Required task: Convert the entries from the start through the line containing "Observed: 10 h 05 min" into a two-column CSV with the headers entry_text and time_shown, one row per entry, with each field in quotation marks and line breaks replaced by spaces. Leave the pictures out.

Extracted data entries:

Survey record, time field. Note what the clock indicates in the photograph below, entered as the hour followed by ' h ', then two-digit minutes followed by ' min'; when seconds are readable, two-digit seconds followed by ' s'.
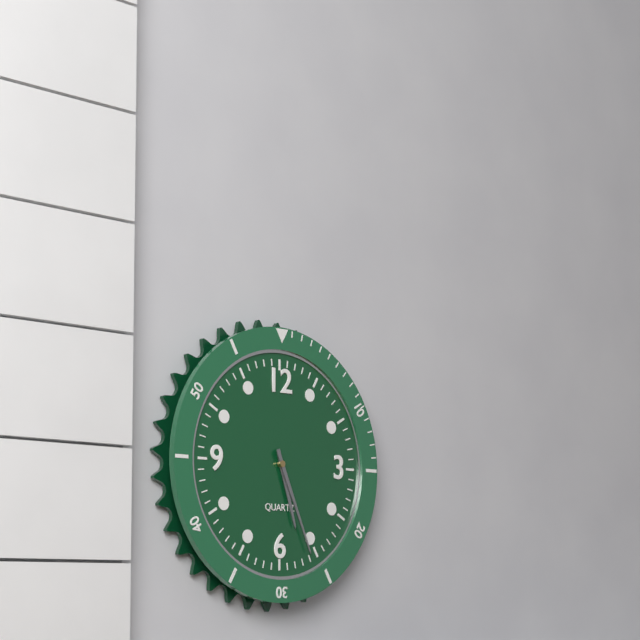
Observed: 5 h 26 min
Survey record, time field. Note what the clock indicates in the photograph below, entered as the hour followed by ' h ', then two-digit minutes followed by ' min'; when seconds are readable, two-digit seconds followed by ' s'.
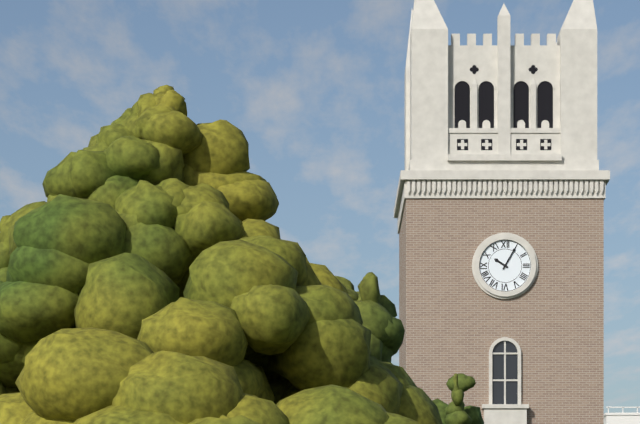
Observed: 10 h 05 min
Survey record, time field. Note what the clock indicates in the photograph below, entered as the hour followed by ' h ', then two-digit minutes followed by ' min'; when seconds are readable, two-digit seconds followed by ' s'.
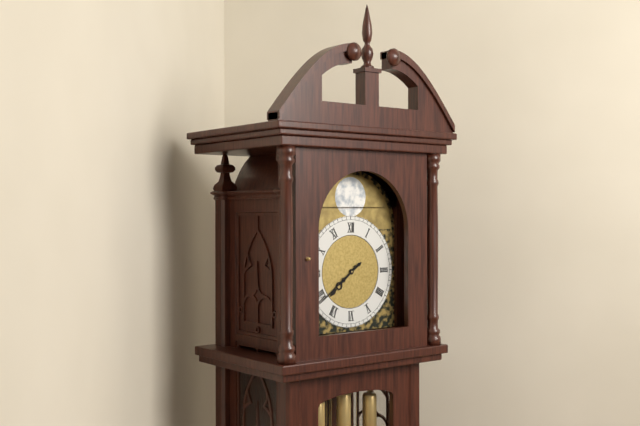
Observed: 7 h 39 min
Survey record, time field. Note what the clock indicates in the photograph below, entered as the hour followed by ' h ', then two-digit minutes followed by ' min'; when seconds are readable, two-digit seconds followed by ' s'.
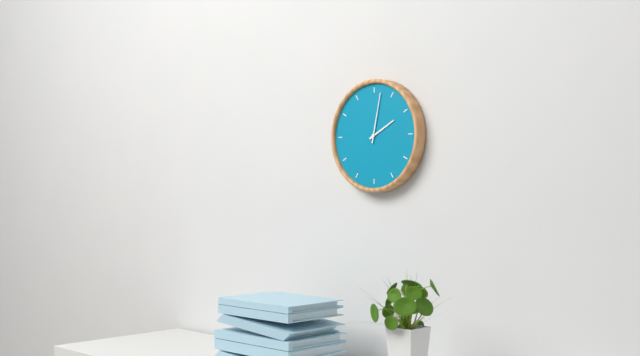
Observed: 2 h 02 min
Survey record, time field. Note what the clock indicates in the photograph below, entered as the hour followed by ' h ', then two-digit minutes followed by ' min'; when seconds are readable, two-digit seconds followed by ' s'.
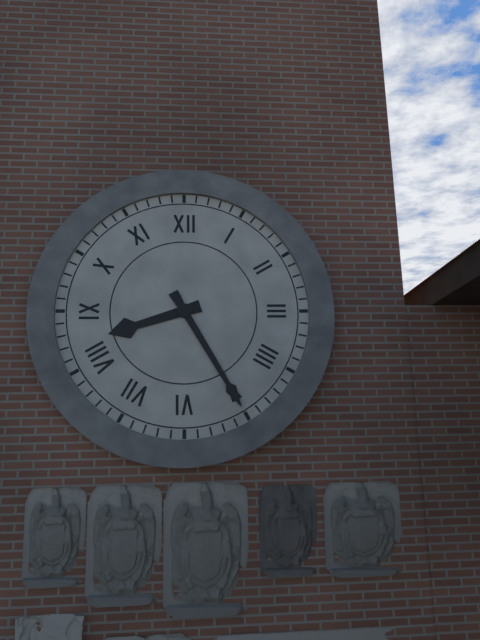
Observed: 8 h 25 min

Problem solution:
entry_text,time_shown
"Survey record, time field. Note what the clock indicates in the photograph below, entered as the hour followed by ' h ', then two-digit minutes followed by ' min'; when seconds are readable, two-digit seconds followed by ' s'. Observed:","5 h 26 min"
"Survey record, time field. Note what the clock indicates in the photograph below, entered as the hour followed by ' h ', then two-digit minutes followed by ' min'; when seconds are readable, two-digit seconds followed by ' s'. Observed:","10 h 05 min"